-- Supplied records follows --

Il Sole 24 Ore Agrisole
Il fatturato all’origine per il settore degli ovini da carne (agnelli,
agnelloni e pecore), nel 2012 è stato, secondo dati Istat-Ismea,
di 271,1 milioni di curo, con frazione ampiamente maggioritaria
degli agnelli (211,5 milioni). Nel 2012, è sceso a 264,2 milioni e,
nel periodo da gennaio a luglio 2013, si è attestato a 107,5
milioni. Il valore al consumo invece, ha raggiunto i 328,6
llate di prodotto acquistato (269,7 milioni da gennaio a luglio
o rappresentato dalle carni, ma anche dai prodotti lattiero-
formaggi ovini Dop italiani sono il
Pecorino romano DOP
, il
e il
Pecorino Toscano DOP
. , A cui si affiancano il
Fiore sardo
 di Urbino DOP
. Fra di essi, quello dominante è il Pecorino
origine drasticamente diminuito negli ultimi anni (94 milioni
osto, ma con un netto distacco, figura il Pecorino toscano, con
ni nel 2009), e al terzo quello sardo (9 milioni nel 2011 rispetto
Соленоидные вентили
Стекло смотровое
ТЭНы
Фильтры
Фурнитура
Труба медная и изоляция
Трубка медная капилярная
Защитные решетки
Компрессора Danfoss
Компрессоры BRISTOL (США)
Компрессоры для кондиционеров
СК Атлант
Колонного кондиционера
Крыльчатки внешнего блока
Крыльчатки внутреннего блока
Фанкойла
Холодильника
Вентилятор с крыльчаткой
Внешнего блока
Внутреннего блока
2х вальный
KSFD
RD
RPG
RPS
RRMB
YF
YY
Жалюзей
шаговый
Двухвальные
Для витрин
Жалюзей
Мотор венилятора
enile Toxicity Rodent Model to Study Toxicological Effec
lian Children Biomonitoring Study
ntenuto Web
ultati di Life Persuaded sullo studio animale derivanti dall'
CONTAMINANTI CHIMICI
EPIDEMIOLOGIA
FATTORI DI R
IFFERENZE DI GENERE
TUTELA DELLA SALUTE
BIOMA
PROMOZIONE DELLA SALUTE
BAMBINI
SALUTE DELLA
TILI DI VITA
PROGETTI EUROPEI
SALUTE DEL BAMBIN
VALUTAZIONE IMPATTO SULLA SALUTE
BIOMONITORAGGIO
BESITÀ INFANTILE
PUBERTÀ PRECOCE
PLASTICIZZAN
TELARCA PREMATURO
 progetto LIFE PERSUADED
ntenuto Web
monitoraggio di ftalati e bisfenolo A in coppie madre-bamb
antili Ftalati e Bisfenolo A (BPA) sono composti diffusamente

-- Supplied records concluded --

# [Written task]
Each record above needs to be set down again, word for word.

# [Completed exercise]
Il Sole 24 Ore Agrisole
Il fatturato all’origine per il settore degli ovini da carne (agnelli,
agnelloni e pecore), nel 2012 è stato, secondo dati Istat-Ismea,
di 271,1 milioni di curo, con frazione ampiamente maggioritaria
degli agnelli (211,5 milioni). Nel 2012, è sceso a 264,2 milioni e,
nel periodo da gennaio a luglio 2013, si è attestato a 107,5
milioni. Il valore al consumo invece, ha raggiunto i 328,6
llate di prodotto acquistato (269,7 milioni da gennaio a luglio
o rappresentato dalle carni, ma anche dai prodotti lattiero-
formaggi ovini Dop italiani sono il
Pecorino romano DOP
, il
e il
Pecorino Toscano DOP
. , A cui si affiancano il
Fiore sardo
 di Urbino DOP
. Fra di essi, quello dominante è il Pecorino
origine drasticamente diminuito negli ultimi anni (94 milioni
osto, ma con un netto distacco, figura il Pecorino toscano, con
ni nel 2009), e al terzo quello sardo (9 milioni nel 2011 rispetto
Соленоидные вентили
Стекло смотровое
ТЭНы
Фильтры
Фурнитура
Труба медная и изоляция
Трубка медная капилярная
Защитные решетки
Компрессора Danfoss
Компрессоры BRISTOL (США)
Компрессоры для кондиционеров
СК Атлант
Колонного кондиционера
Крыльчатки внешнего блока
Крыльчатки внутреннего блока
Фанкойла
Холодильника
Вентилятор с крыльчаткой
Внешнего блока
Внутреннего блока
2х вальный
KSFD
RD
RPG
RPS
RRMB
YF
YY
Жалюзей
шаговый
Двухвальные
Для витрин
Жалюзей
Мотор венилятора
enile Toxicity Rodent Model to Study Toxicological Effec
lian Children Biomonitoring Study
ntenuto Web
ultati di Life Persuaded sullo studio animale derivanti dall'
CONTAMINANTI CHIMICI
EPIDEMIOLOGIA
FATTORI DI R
IFFERENZE DI GENERE
TUTELA DELLA SALUTE
BIOMA
PROMOZIONE DELLA SALUTE
BAMBINI
SALUTE DELLA
TILI DI VITA
PROGETTI EUROPEI
SALUTE DEL BAMBIN
VALUTAZIONE IMPATTO SULLA SALUTE
BIOMONITORAGGIO
BESITÀ INFANTILE
PUBERTÀ PRECOCE
PLASTICIZZAN
TELARCA PREMATURO
 progetto LIFE PERSUADED
ntenuto Web
monitoraggio di ftalati e bisfenolo A in coppie madre-bamb
antili Ftalati e Bisfenolo A (BPA) sono composti diffusamente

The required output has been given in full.